Work task: Report how many lines in the records that follow have the word "problemas" in them, giving the number and nothing more.

Records shown:
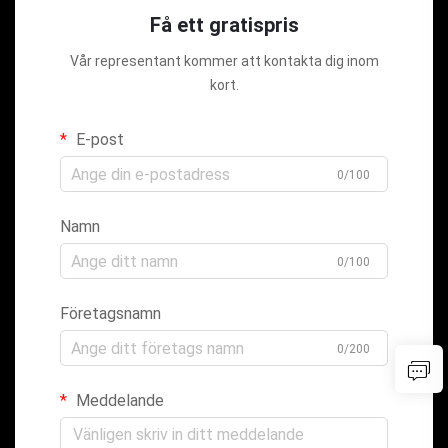
Få ett gratispris
Vår representant kommer att kontakta dig inom
kort.
E-post
0/100
Namn
0/100
Företagsnamn
0/200
Meddelande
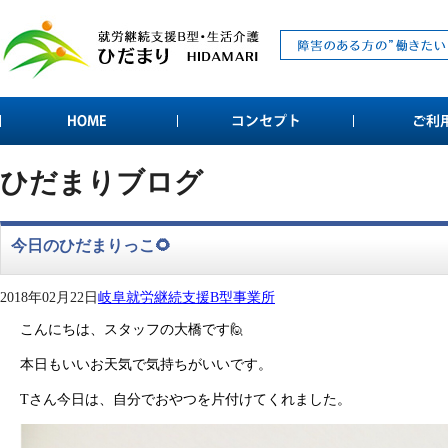
ひだまりブログ
今日のひだまりっこ🌻
2018年02月22日
岐阜就労継続支援B型事業所
こんにちは、スタッフの大橋です🙋
本日もいいお天気で気持ちがいいです。
Tさん今日は、自分でおやつを片付けてくれました。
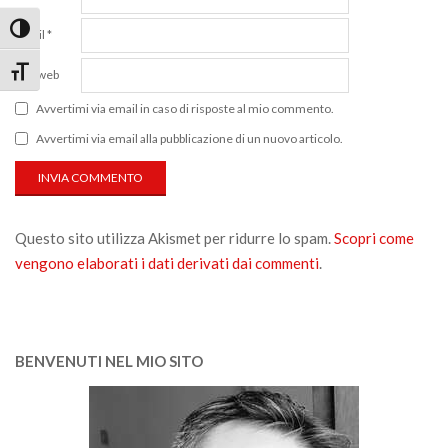
Attiva/disattiva alto contrasto
Email
*
Attiva/disattiva dimensione testo
Sito web
Avvertimi via email in caso di risposte al mio commento.
Avvertimi via email alla pubblicazione di un nuovo articolo.
Questo sito utilizza Akismet per ridurre lo spam.
Scopri come
vengono elaborati i dati derivati dai commenti
.
BENVENUTI NEL MIO SITO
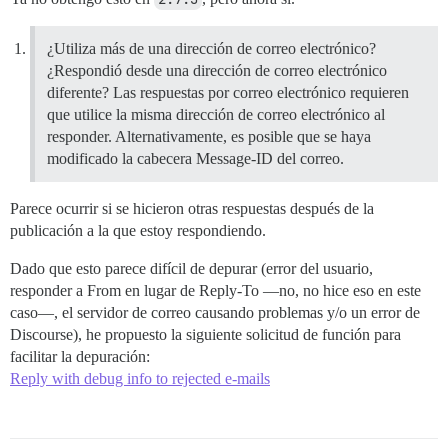
¿Utiliza más de una dirección de correo electrónico?
¿Respondió desde una dirección de correo electrónico
diferente? Las respuestas por correo electrónico requieren
que utilice la misma dirección de correo electrónico al
responder. Alternativamente, es posible que se haya
modificado la cabecera Message-ID del correo.
Parece ocurrir si se hicieron otras respuestas después de la
publicación a la que estoy respondiendo.
Dado que esto parece difícil de depurar (error del usuario,
responder a From en lugar de Reply-To —no, no hice eso en este
caso—, el servidor de correo causando problemas y/o un error de
Discourse), he propuesto la siguiente solicitud de función para
facilitar la depuración:
Reply with debug info to rejected e-mails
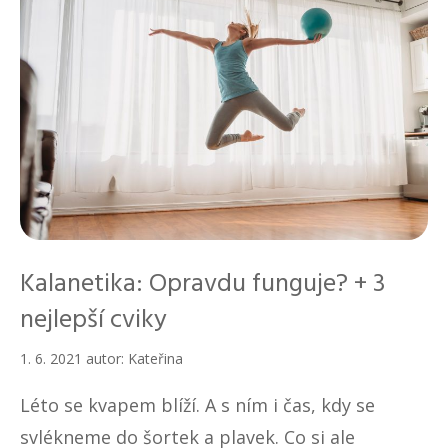
Kalanetika: Opravdu funguje? + 3
nejlepší cviky
1. 6. 2021
autor:
Kateřina
Léto se kvapem blíží. A s ním i čas, kdy se
svlékneme do šortek a plavek. Co si ale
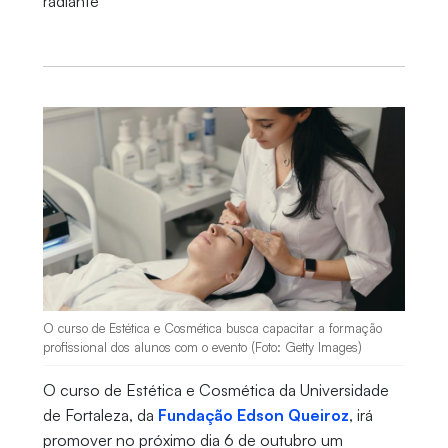
radiante
O curso de Estética e Cosmética busca capacitar a formação
profissional dos alunos com o evento (Foto: Getty Images)
O curso de Estética e Cosmética da Universidade
de Fortaleza, da
Fundação Edson Queiroz
, irá
promover no próximo dia 6 de outubro um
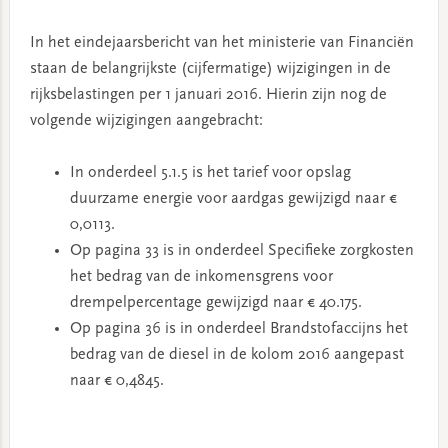
In het eindejaarsbericht van het ministerie van Financiën
staan de belangrijkste (cijfermatige) wijzigingen in de
rijksbelastingen per 1 januari 2016. Hierin zijn nog de
volgende wijzigingen aangebracht:
In onderdeel 5.1.5 is het tarief voor opslag
duurzame energie voor aardgas gewijzigd naar €
0,0113.
Op pagina 33 is in onderdeel Specifieke zorgkosten
het bedrag van de inkomensgrens voor
drempelpercentage gewijzigd naar € 40.175.
Op pagina 36 is in onderdeel Brandstofaccijns het
bedrag van de diesel in de kolom 2016 aangepast
naar € 0,4845.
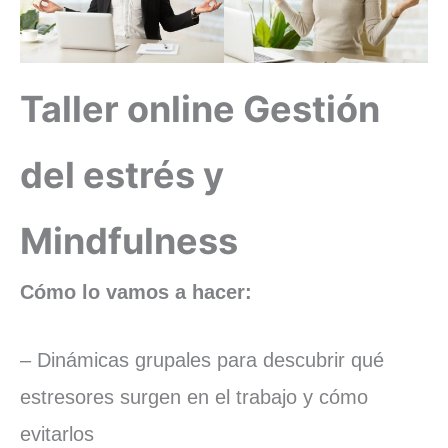
Taller online Gestión
del estrés y
Mindfulness
Cómo lo vamos a hacer:
– Dinámicas grupales para descubrir qué
estresores surgen en el trabajo y cómo
evitarlos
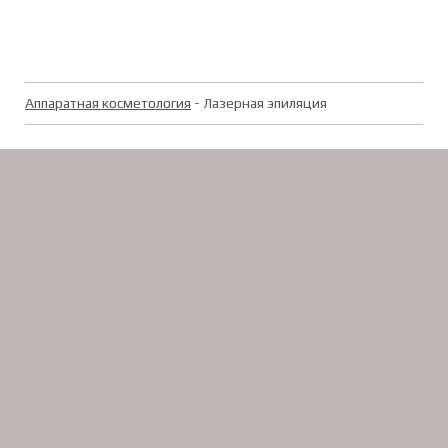
Аппаратная косметология
- Лазерная эпиляция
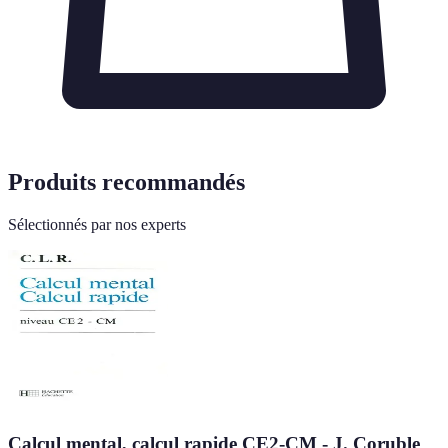
Produits recommandés
Sélectionnés par nos experts
Calcul mental, calcul rapide CE2-CM - J. Coruble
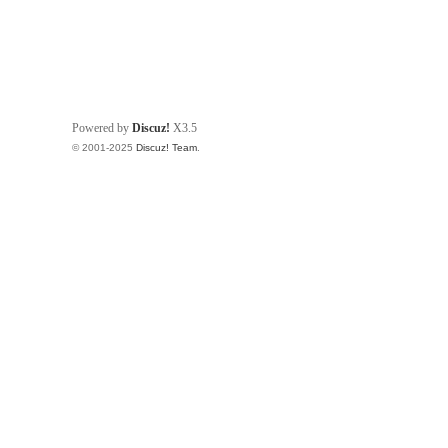
Powered by
Discuz!
X3.5
© 2001-2025
Discuz! Team
.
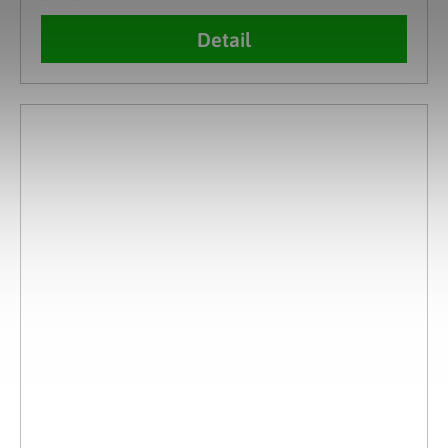
Detail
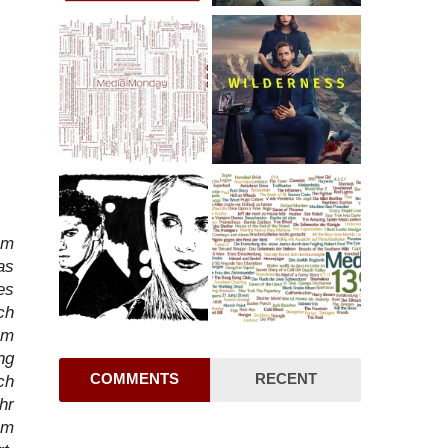
em
as
es
ch
em
ng
COMMENTS
RECENT
ch
hr
im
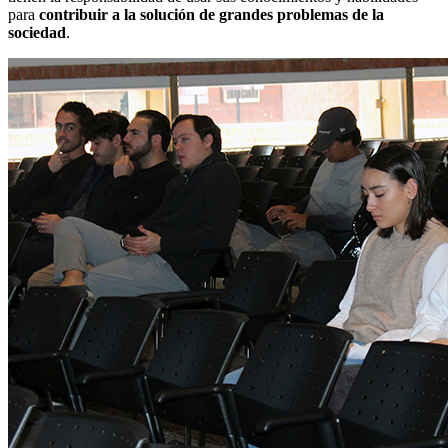
para
contribuir a la solución de grandes problemas de la
sociedad
.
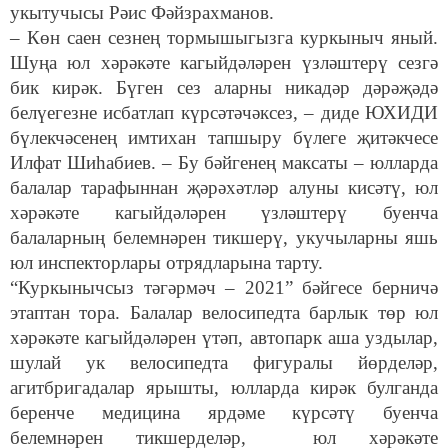
укытучысы Рәис Фәйзрахманов.
– Көн саен сезнең тормышыгызга куркыныч яный.
Шуңа юл хәрәкәте кагыйдәләрен үзләштерү сезгә
бик кирәк. Бүген сез аларны никадәр дәрәҗәдә
белүегезне исбатлап күрсәтәчәксез, – диде ЮХИДИ
бүлекчәсенең имтихан тапшыру бүлеге җитәкчесе
Илфат Шиһабиев. – Бу бәйгенең максаты – юлларда
балалар тарафыннан җәрәхәтләр алуны кисәтү, юл
хәрәкәте кагыйдәләрен үзләштерү буенча
балаларның белемнәрен тикшерү, укучыларны яшь
юл инспекторлары отрядларына тарту.
“Куркынычсыз тәгәрмәч – 2021” бәйгесе берничә
этаптан тора. Балалар велосипедта барлык төр юл
хәрәкәте кагыйдәләрен үтәп, автопарк аша уздылар,
шулай ук велосипедта фигуралы йөрделәр,
агитбригадалар ярышты, юлларда кирәк булганда
беренче медицина ярдәме күрсәтү буенча
белемнәрен тикшерделәр, юл хәрәкәте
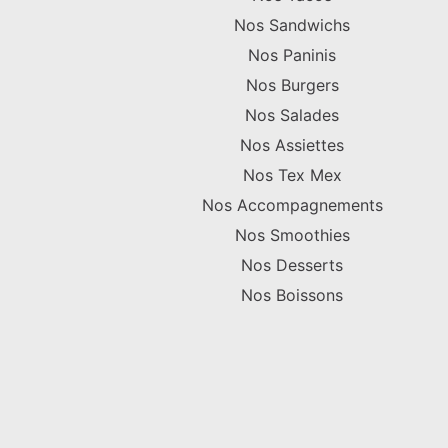
Nos Sandwichs
Nos Paninis
Nos Burgers
Nos Salades
Nos Assiettes
Nos Tex Mex
Nos Accompagnements
Nos Smoothies
Nos Desserts
Nos Boissons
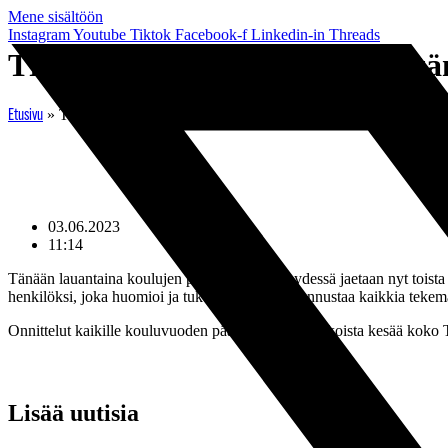
Mene sisältöön
Instagram
Youtube
Tiktok
Facebook-f
Linkedin-in
Threads
TPS-stipendit jaetaan jälleen tä
»
TPS-stipendit jaetaan jälleen tänään koululaisille
Etusivu
03.06.2023
11:14
Tänään lauantaina koulujen päättäjäisten yhteydessä jaetaan nyt toista
henkilöksi, joka huomioi ja tukee muita sekä kannustaa kaikkia tekemä
Onnittelut kaikille kouluvuoden päättäville ja aurinkoista kesää koko
Lisää uutisia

Answer space: 2